Leserbrief: „Deformation“ in Freiheit (Bernd Nitzschke: Psychoanalyse und Macht. In: Psychologie heute, Heft 10/89)
BERND A. LASKA, aus dem LSR-Archiv
Nitzschke stellt zu Recht fest, daß die „oft so plakativ vorgetragene These vom Verbot der Psychoanalyse im Dritten Reich“ erheblich abgeschwächt werden müßte. Er fragt aber leider nur oberflächlich, warum sie aufgestellt wurde, und gar nicht, warum sie so lange unangetastet blieb, also nicht nur für die damals „Verstrickten“ sehr bequem zu sein scheint, so bequem, wie überhaupt der landläufige Antifaschismus „aller Demokraten“. Es ist gewiß auch verdienstvoll, wenn Nitzschke den „Deformationsprozeß“ innerhalb der Psychoanalyse im NS-Deutschland etwas erhellt. Aber dieser war für die Entwicklung der gesamten Bewegung kaum von Bedeutung.

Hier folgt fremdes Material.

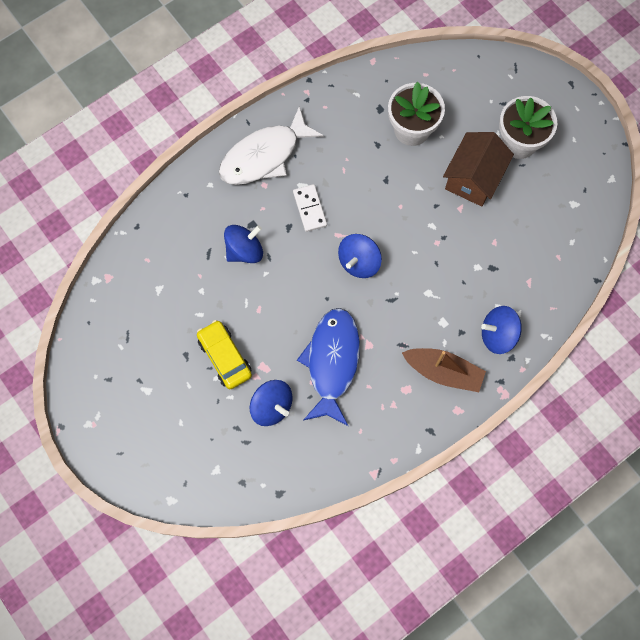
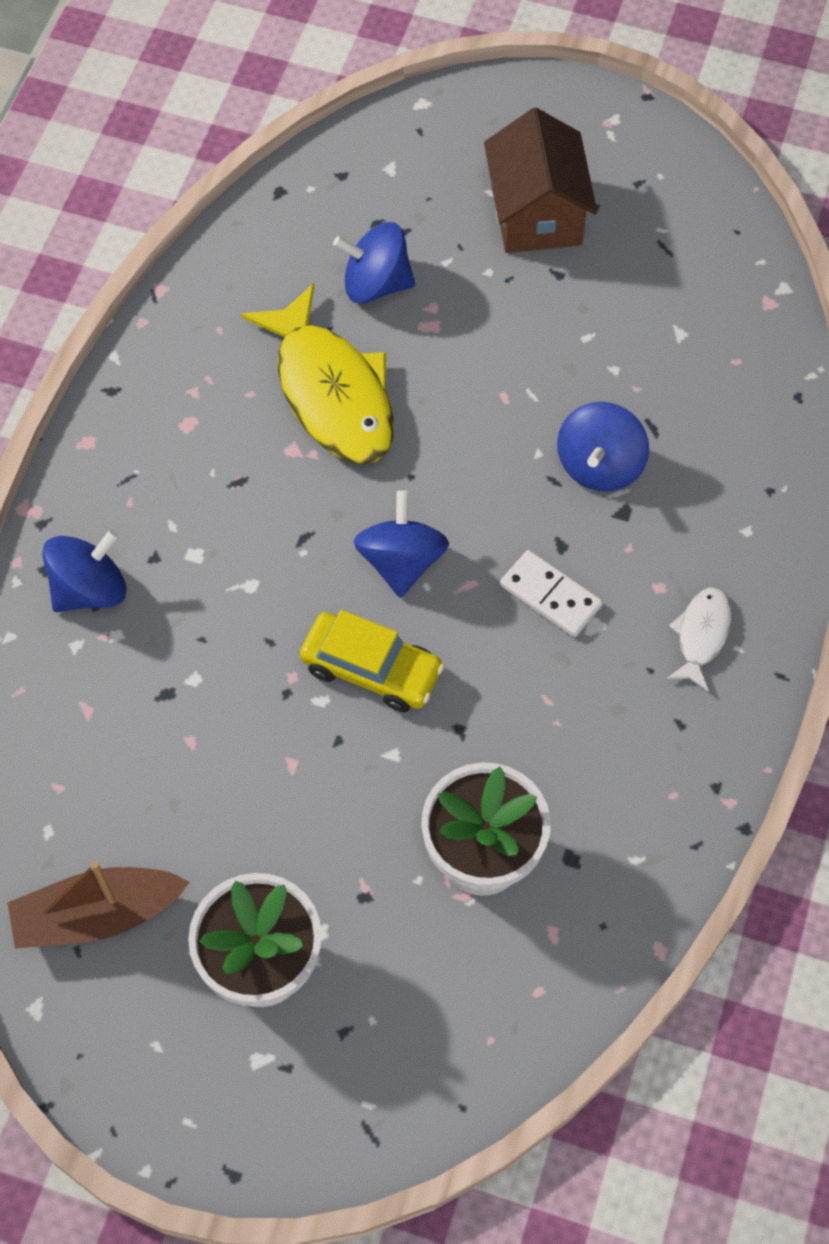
camera: 145 degrees right, 10 degrees down
(225, 357) = (499, 304): yellow car -> yellow car (371, 669)
(264, 156) = (701, 635): white fish -> white fish, size x0.48
(332, 362) = (331, 392): blue fish -> yellow fish
(443, 372) = (145, 482): brown boat -> brown boat (97, 915)
(473, 178) = (304, 835): brown house -> brown house (536, 213)

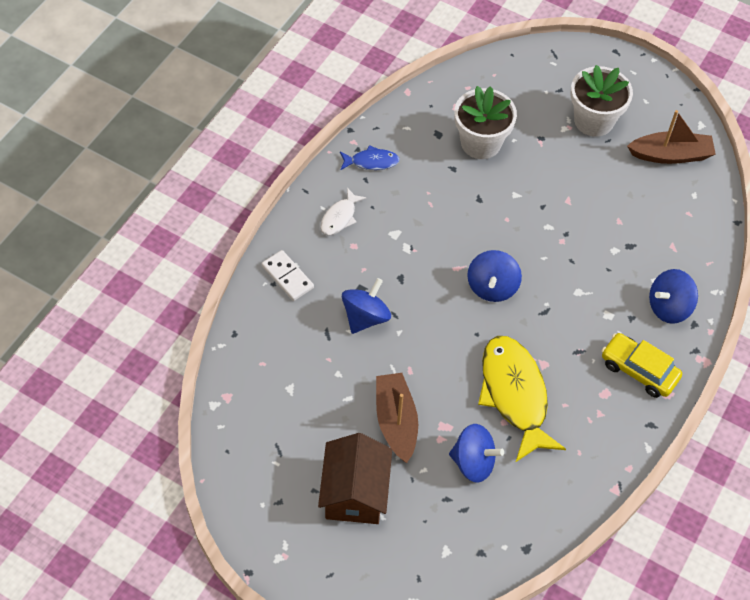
camera: 170 degrees left, 5 degrees down
(371, 669) = (519, 236): yellow car -> yellow car (639, 370)
(505, 317) = (396, 421): none -> brown boat
(551, 595) = (414, 253): white domino -> white domino (287, 277)
(681, 764) = (371, 162): none -> blue fish

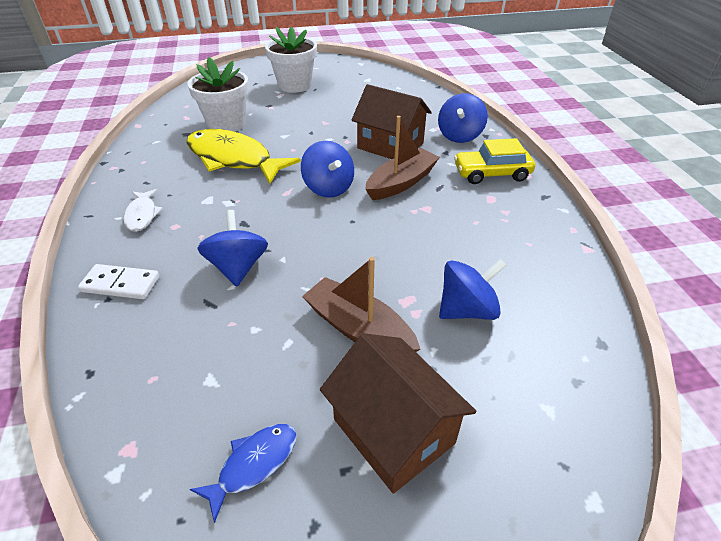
camera: 40 degrees left, 15 degrees down
(371, 162) = (142, 170): blue fish -> blue fish (254, 464)
(514, 394) = (432, 239): yellow fish -> yellow fish (233, 159)
(592, 274) = (390, 146): none -> brown house
(671, 155) = (361, 79): brown boat -> brown boat (401, 183)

Ihr eigentlicher, historisch wirksam gewordender „Deformationsprozeß“ vollzog sich nicht unter diktatorischem Zwang, sondern in der Freiheit der Demokratien, und er begann schon einige Jahre vor 1933. Dies ist das Thema, das zumindest für „Aufklärer“ nicht Tabu, sondern Herausforderung sein sollte.